__DATA SHOWN__:

↓

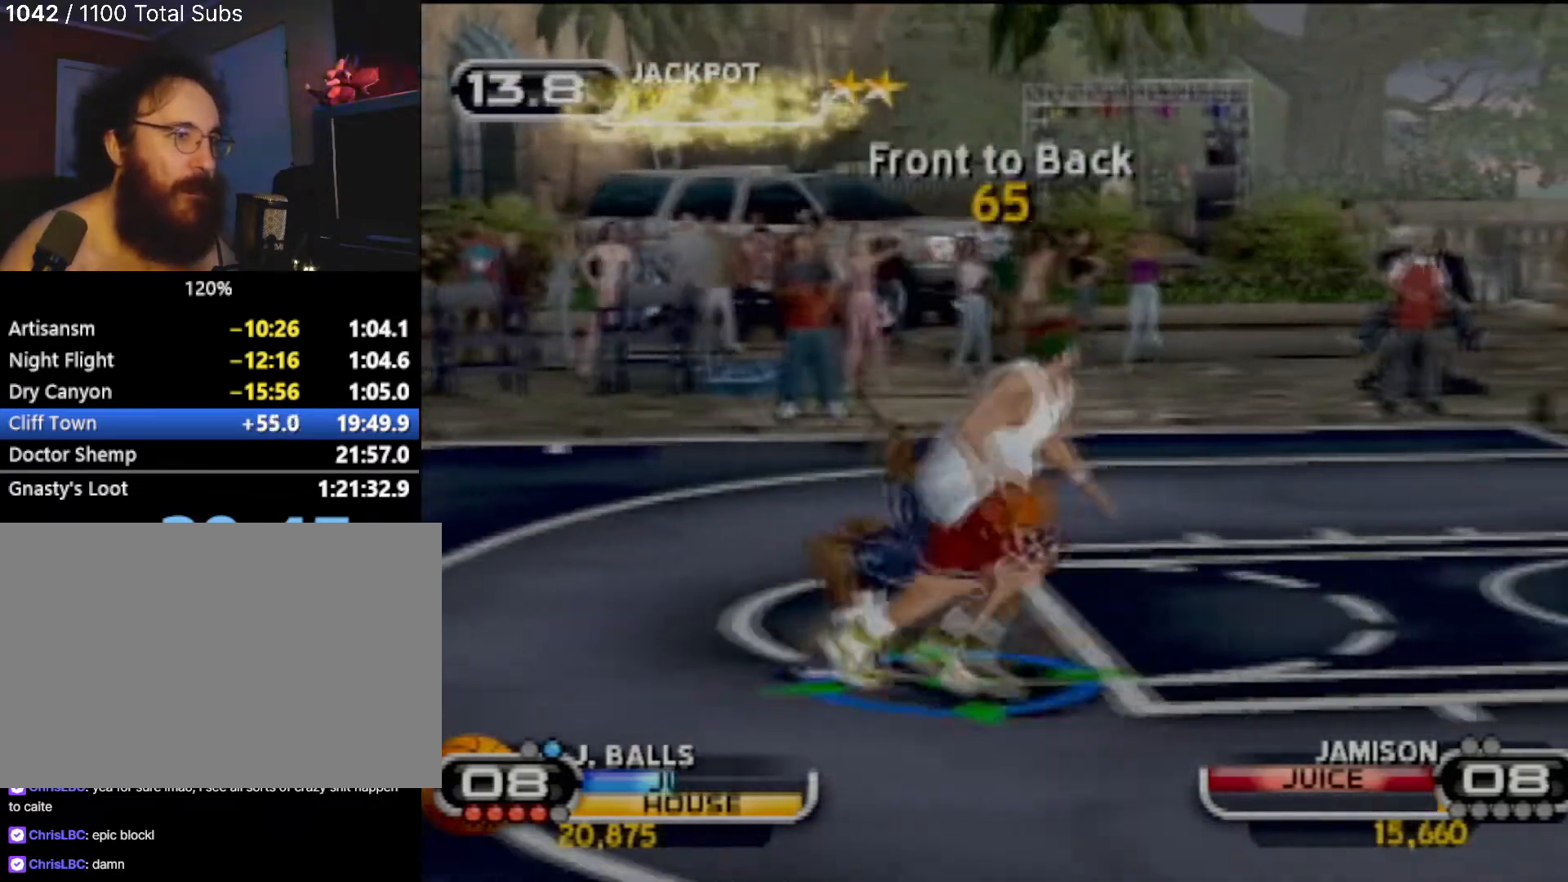
{"buttons": [], "left_stick": "center", "events": []}
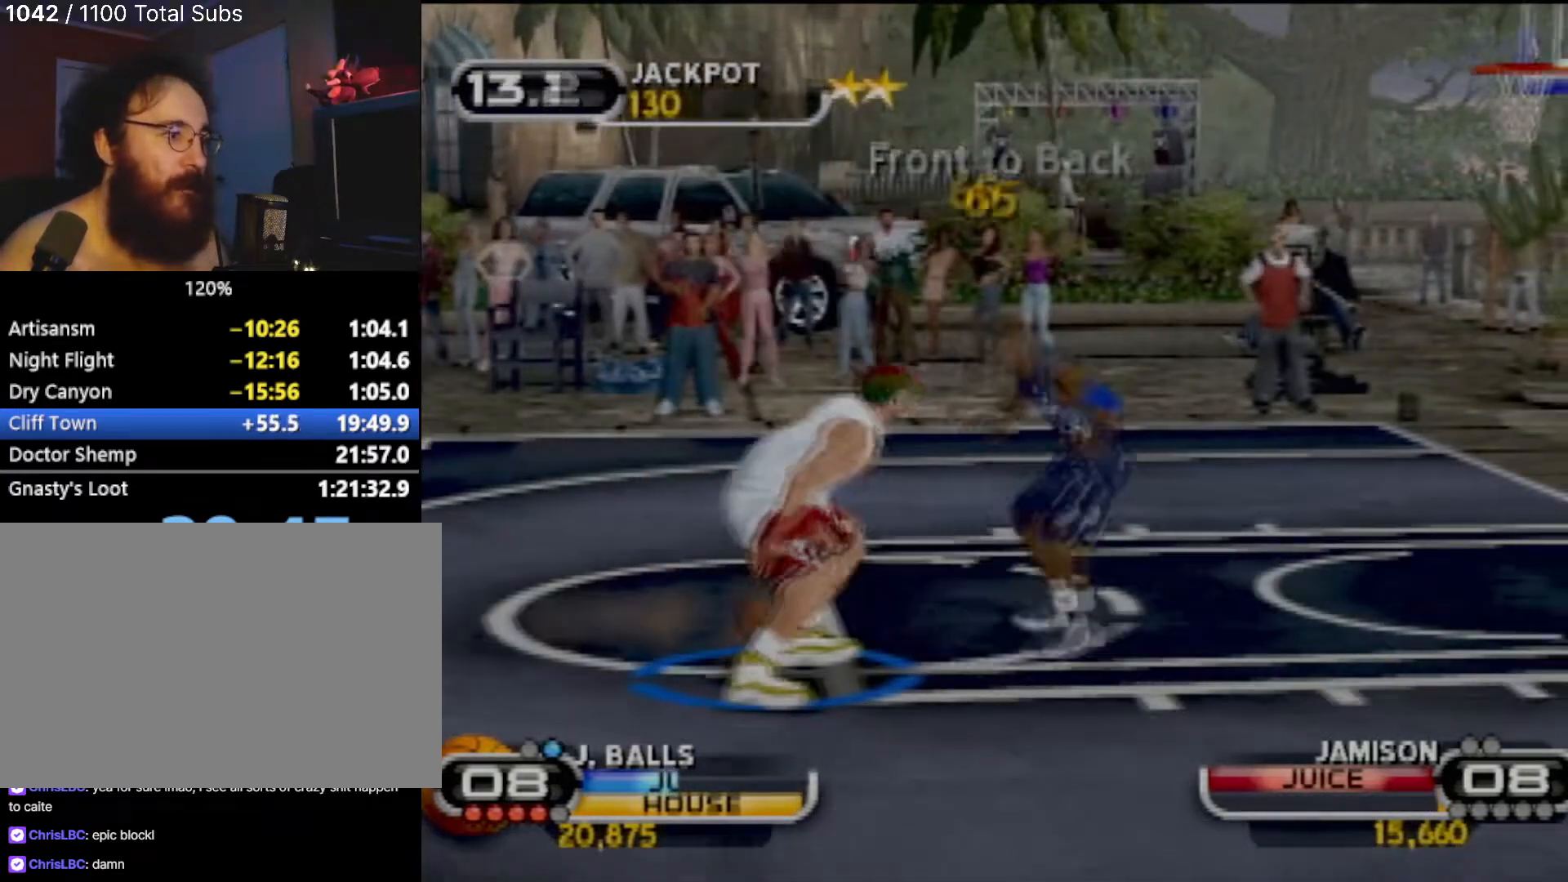
{"buttons": [], "left_stick": "center", "events": []}
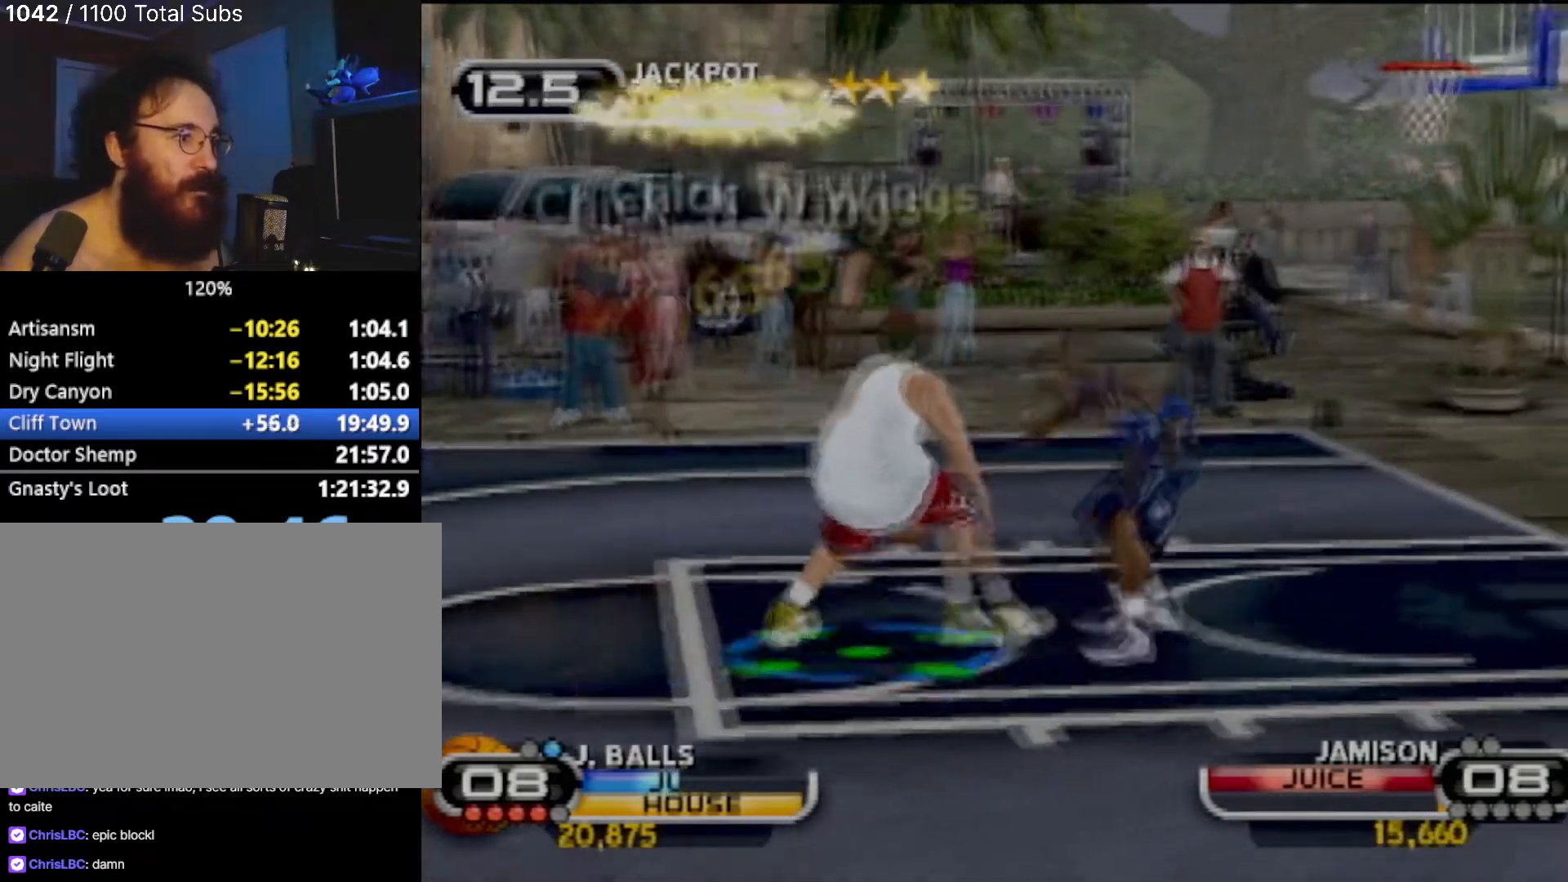
{"buttons": [], "left_stick": "center", "events": [[134, "left_stick", "right"], [301, "left_stick", "up-right"], [367, "SQUARE", "down"], [467, "SQUARE", "up"], [467, "left_stick", "center"]]}
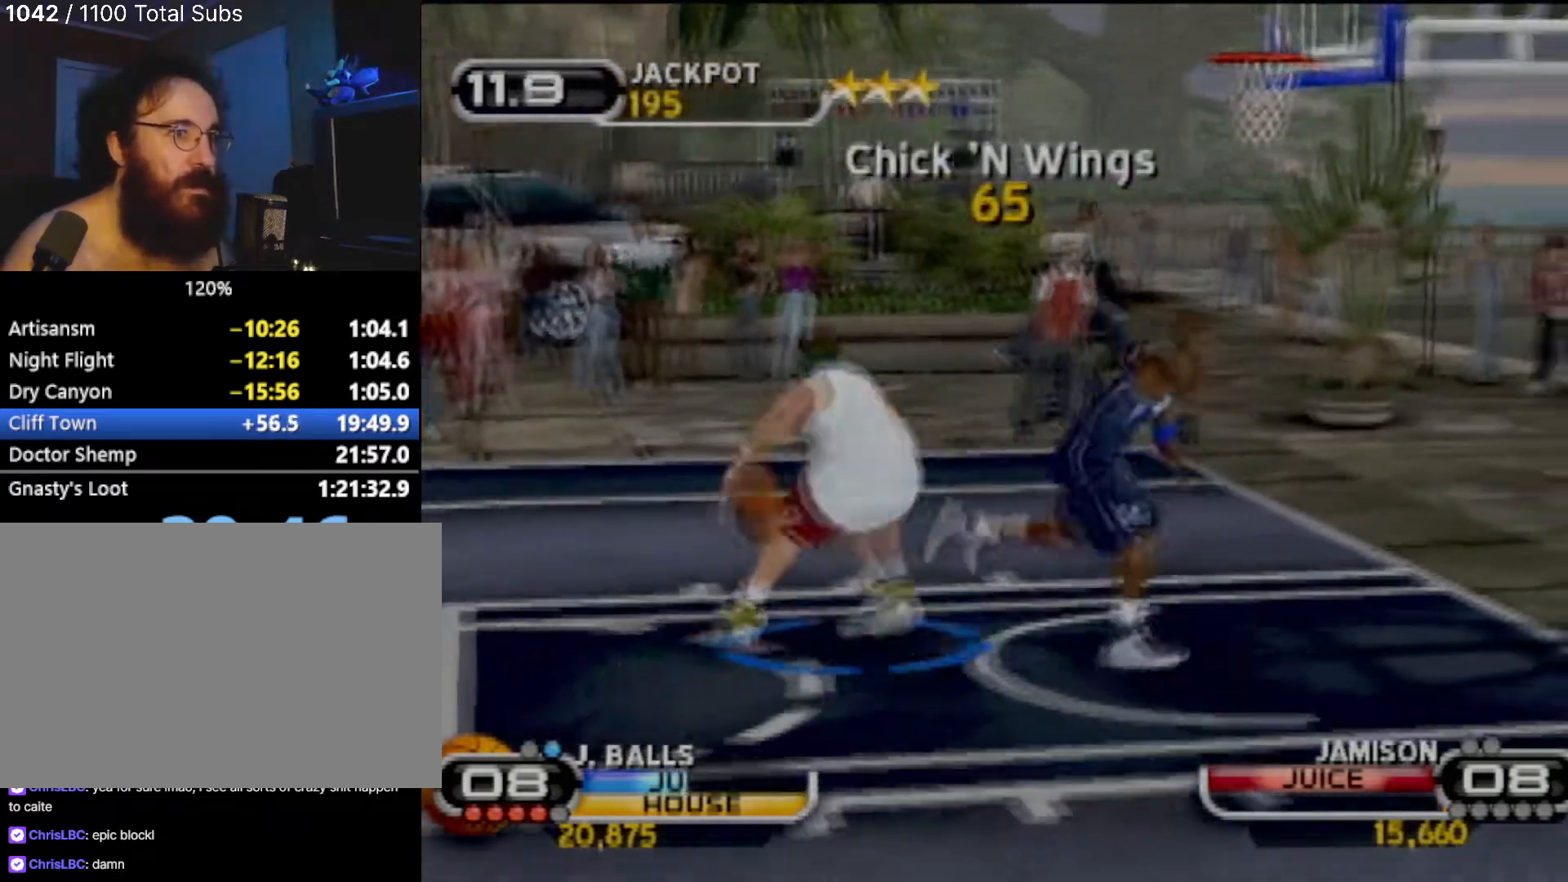
{"buttons": [], "left_stick": "center", "events": []}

↑

__PROBLEM STATEMENT__:
When you copy the data, keep every line exact and leave out each picture.

__EXERCISE RESULT__:
{"buttons": [], "left_stick": "center", "events": []}
{"buttons": [], "left_stick": "center", "events": []}
{"buttons": [], "left_stick": "center", "events": [[134, "left_stick", "right"], [301, "left_stick", "up-right"], [367, "SQUARE", "down"], [467, "SQUARE", "up"], [467, "left_stick", "center"]]}
{"buttons": [], "left_stick": "center", "events": []}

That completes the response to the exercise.